#### Stored data entries
>>
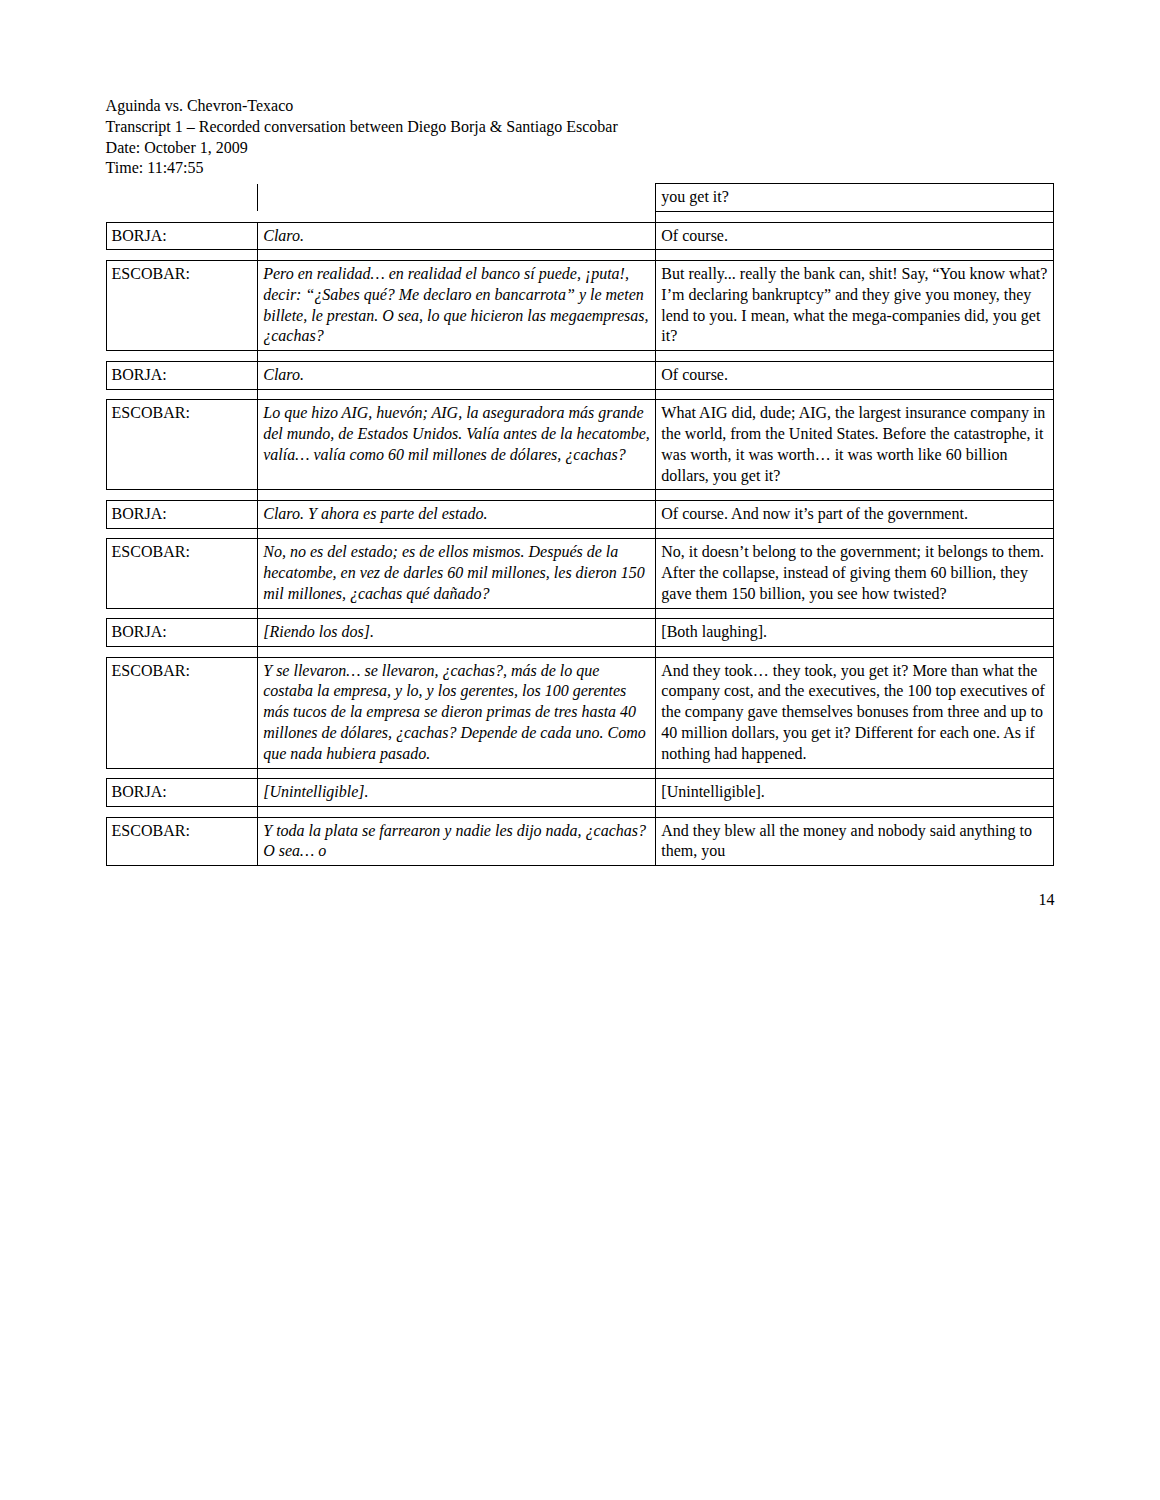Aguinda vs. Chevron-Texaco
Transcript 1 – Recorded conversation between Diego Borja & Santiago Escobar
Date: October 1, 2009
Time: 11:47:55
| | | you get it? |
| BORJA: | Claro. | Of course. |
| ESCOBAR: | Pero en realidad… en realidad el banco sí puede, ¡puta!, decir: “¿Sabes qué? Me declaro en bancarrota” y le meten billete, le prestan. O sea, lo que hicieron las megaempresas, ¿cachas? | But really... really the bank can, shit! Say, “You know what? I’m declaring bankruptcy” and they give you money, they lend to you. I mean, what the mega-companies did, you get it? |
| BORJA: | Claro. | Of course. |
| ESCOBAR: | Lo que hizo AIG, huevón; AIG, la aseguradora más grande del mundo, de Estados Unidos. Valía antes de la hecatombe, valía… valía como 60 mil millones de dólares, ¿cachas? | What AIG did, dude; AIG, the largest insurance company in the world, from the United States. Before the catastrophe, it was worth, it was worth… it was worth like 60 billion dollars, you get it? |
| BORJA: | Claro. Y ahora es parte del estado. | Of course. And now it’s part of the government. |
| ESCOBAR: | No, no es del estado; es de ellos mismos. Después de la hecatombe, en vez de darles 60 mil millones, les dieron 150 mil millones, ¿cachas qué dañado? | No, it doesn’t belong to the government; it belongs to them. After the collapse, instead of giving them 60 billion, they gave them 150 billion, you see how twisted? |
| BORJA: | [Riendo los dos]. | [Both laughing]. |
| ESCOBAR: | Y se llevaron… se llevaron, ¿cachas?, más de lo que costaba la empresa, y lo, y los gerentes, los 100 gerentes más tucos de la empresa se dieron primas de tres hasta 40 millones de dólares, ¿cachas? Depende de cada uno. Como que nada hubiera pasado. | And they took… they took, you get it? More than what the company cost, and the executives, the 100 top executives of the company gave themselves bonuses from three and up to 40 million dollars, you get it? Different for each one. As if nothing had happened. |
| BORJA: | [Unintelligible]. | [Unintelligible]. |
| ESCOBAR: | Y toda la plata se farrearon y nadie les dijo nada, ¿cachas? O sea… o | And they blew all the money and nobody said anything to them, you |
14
<<
>>
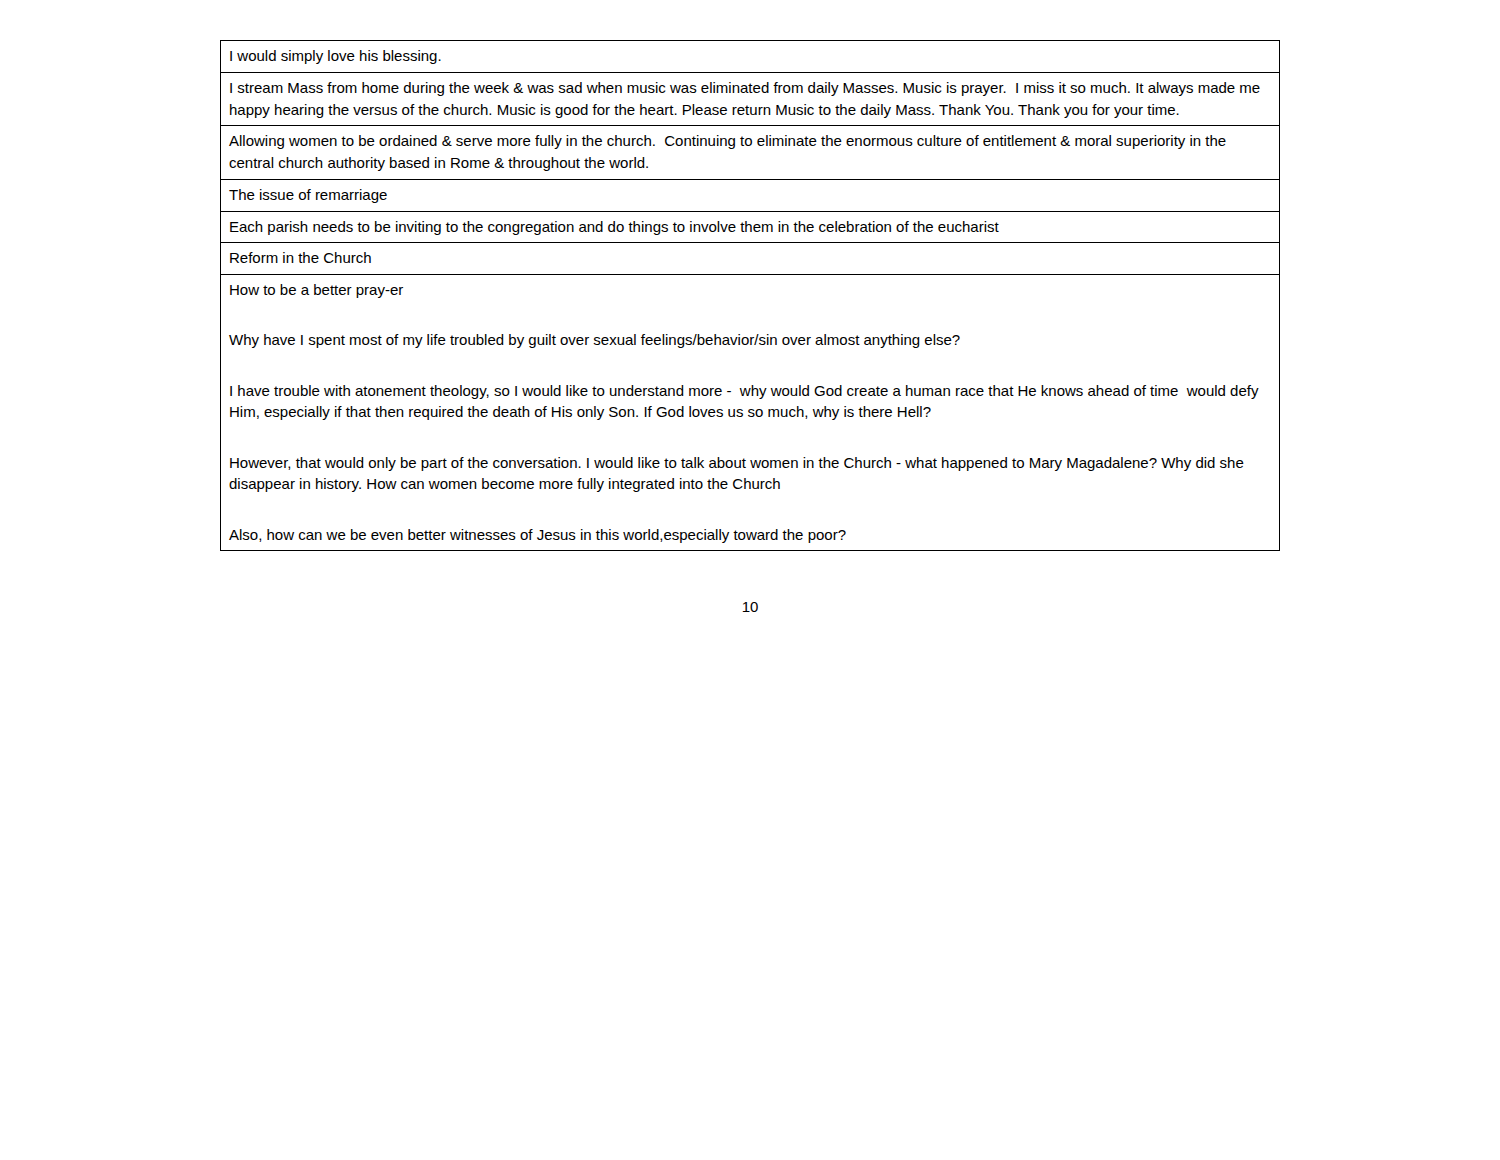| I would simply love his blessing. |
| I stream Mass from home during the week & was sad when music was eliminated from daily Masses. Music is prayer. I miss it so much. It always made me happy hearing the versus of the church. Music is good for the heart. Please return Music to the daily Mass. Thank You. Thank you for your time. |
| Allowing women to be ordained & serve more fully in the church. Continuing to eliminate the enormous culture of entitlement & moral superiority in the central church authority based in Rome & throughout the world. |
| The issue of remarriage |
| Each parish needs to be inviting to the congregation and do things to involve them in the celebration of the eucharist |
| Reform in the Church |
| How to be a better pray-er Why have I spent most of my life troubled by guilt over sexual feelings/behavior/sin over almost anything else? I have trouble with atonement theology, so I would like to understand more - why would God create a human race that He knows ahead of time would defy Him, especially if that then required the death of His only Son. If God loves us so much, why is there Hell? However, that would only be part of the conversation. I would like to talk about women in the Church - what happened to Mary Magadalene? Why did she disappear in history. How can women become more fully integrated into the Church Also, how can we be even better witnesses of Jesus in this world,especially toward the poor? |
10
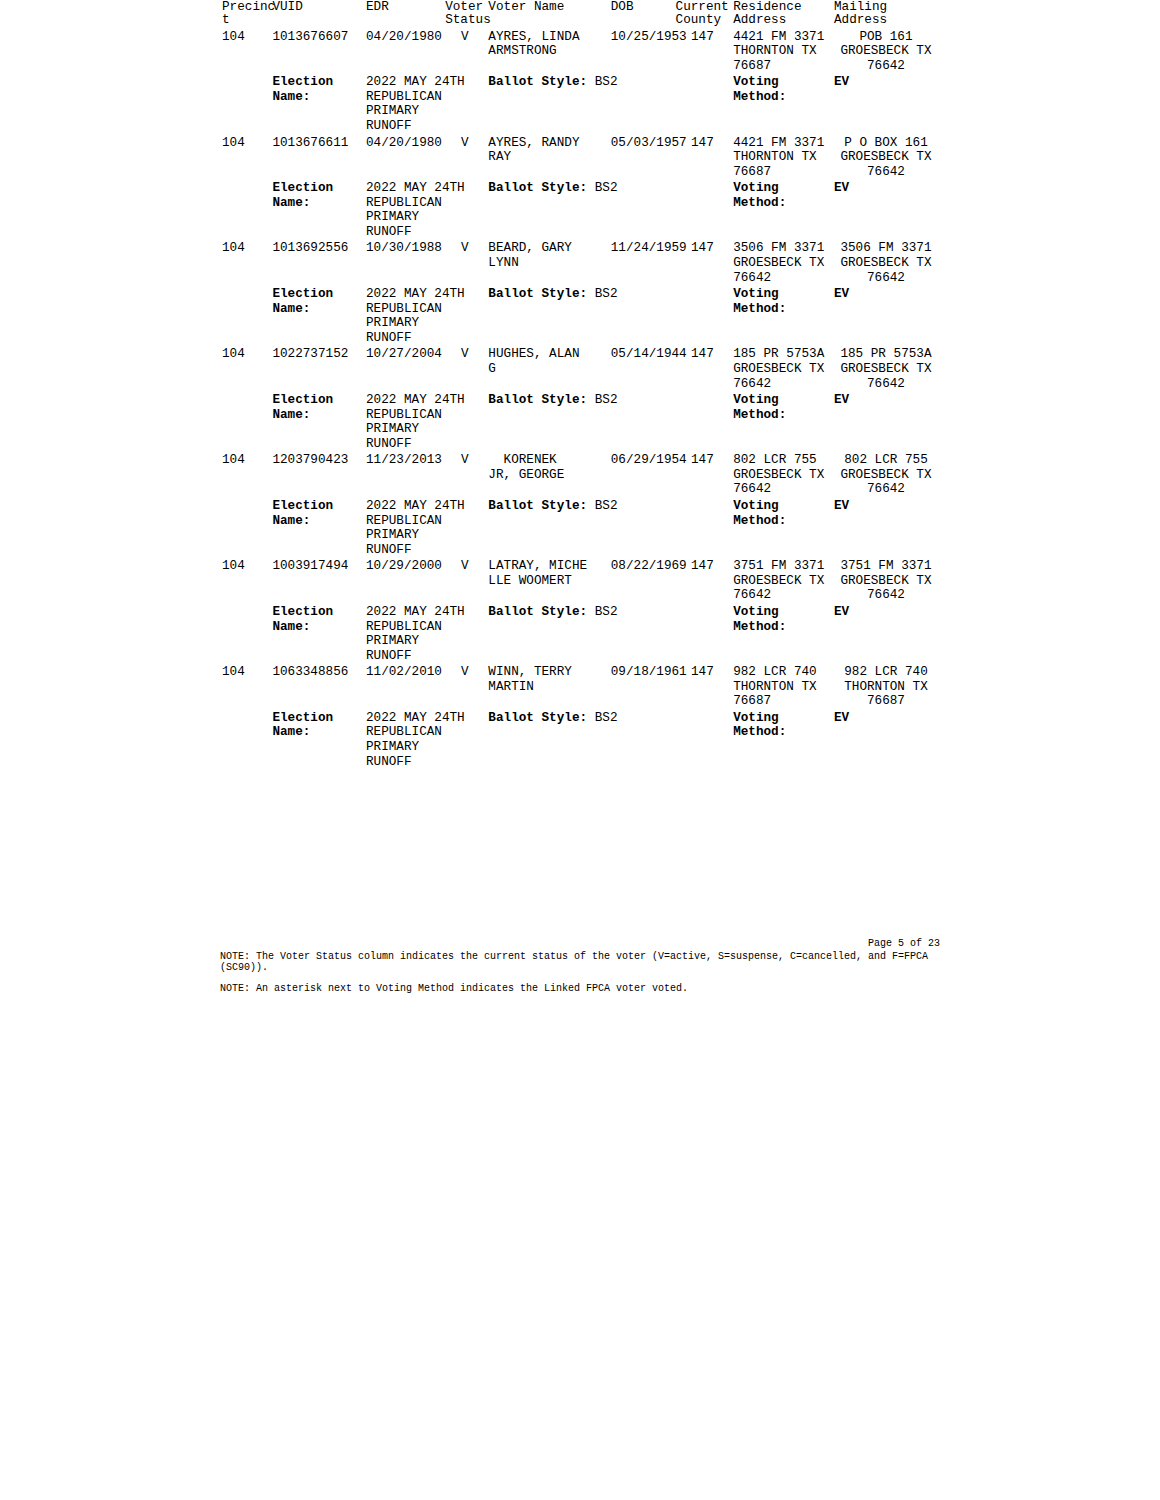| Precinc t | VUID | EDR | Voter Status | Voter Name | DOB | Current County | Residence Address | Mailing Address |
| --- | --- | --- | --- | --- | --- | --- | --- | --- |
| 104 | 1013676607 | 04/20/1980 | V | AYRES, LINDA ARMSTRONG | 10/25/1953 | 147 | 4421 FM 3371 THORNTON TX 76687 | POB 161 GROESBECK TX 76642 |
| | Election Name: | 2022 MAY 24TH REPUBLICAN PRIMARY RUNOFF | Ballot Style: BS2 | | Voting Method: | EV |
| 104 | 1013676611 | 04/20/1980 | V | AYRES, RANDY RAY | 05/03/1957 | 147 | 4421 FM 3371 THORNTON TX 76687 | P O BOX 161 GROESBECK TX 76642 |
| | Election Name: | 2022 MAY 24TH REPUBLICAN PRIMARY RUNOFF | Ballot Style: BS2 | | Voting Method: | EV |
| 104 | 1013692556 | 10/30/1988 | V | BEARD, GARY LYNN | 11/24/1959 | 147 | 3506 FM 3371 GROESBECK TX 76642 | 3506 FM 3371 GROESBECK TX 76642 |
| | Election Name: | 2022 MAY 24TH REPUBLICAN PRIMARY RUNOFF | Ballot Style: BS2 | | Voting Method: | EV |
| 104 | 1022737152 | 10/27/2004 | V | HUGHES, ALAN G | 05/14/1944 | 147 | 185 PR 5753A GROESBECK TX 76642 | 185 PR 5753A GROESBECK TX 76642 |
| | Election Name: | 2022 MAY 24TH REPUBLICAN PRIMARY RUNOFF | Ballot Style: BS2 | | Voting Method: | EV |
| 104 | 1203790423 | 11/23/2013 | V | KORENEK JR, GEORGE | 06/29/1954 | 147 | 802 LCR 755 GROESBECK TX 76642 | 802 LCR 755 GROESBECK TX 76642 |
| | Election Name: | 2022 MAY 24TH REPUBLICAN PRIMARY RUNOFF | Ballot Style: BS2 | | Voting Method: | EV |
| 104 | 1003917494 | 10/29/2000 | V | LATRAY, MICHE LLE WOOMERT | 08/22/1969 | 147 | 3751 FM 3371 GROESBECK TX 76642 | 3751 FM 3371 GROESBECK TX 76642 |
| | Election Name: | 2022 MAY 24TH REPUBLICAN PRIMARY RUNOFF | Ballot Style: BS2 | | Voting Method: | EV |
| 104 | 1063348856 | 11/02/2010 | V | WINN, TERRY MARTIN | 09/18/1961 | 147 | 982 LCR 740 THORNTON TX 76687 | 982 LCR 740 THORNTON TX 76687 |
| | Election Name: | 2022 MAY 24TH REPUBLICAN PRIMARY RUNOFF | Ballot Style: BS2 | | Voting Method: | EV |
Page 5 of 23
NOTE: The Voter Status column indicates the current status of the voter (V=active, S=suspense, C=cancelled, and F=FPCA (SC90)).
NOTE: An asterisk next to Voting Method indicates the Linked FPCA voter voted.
<<
>>
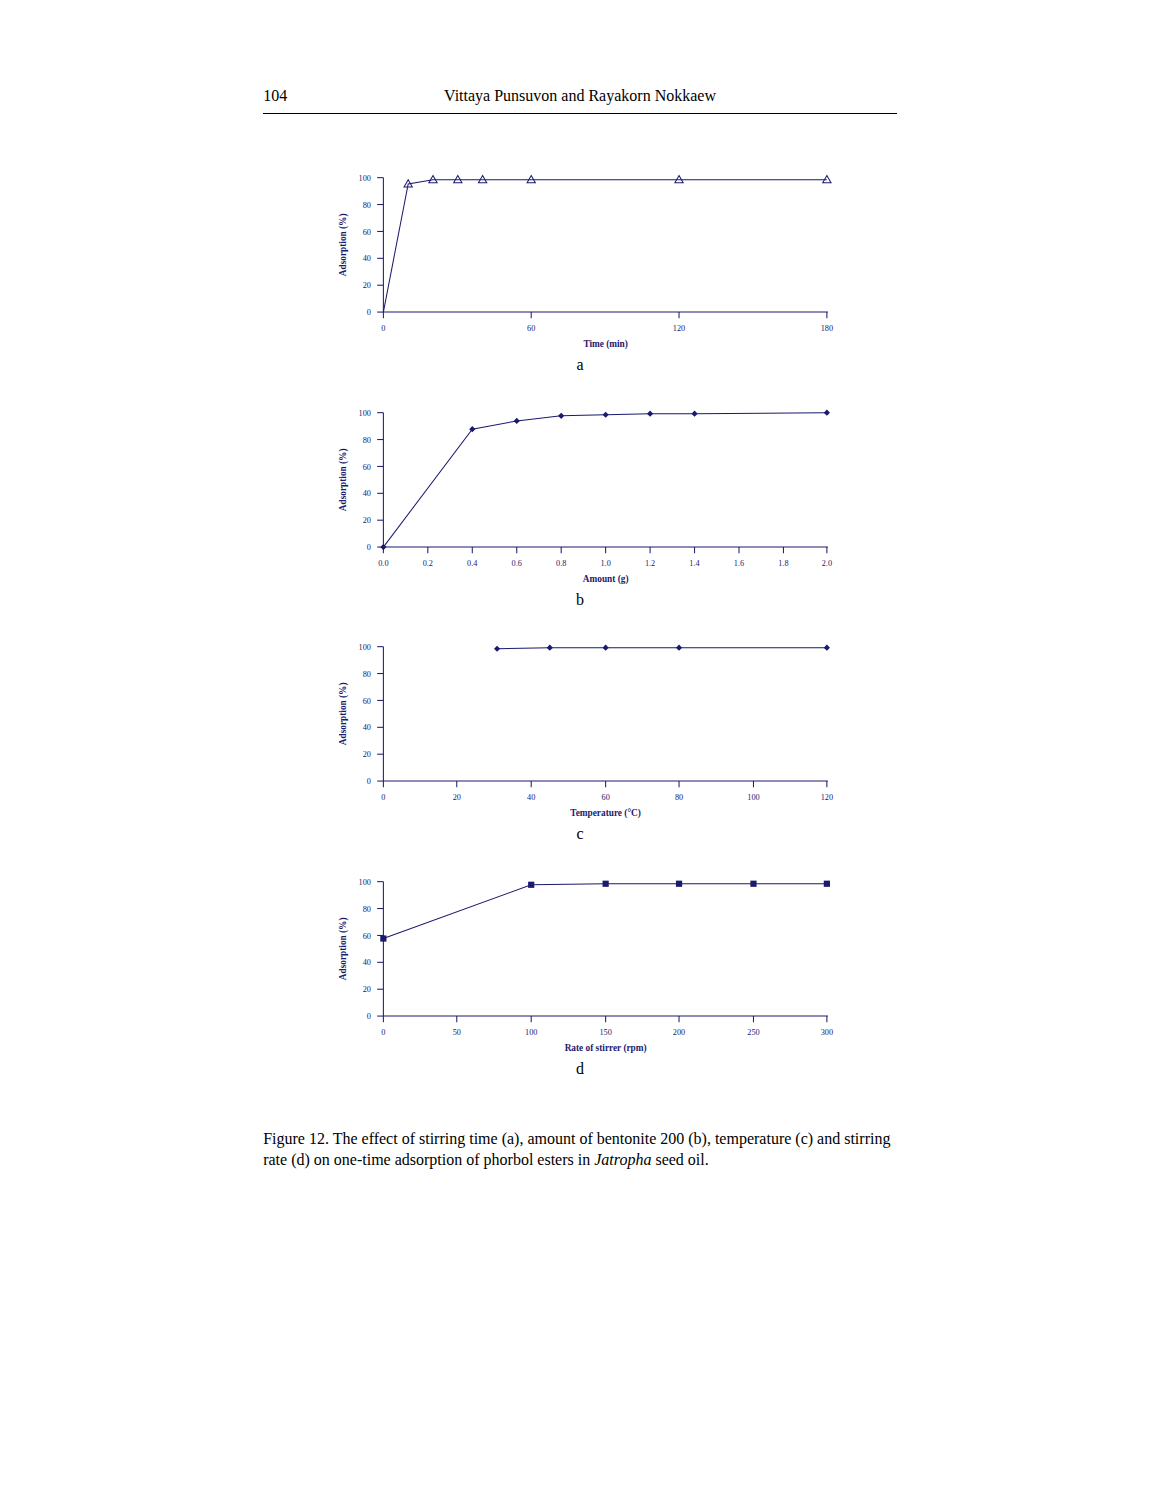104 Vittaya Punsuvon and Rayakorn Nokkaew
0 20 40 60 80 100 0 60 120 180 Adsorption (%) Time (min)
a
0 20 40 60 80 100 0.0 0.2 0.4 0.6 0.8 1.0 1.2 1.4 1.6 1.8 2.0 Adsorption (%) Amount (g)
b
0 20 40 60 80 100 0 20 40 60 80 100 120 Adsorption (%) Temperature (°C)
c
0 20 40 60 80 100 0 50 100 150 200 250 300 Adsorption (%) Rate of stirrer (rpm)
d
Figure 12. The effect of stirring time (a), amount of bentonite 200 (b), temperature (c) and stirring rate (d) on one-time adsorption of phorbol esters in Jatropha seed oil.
<<
#### What you will do
Search the records above for the word "indicates", then say how many lines contain it. Give the number alone.

#### Response to the task
2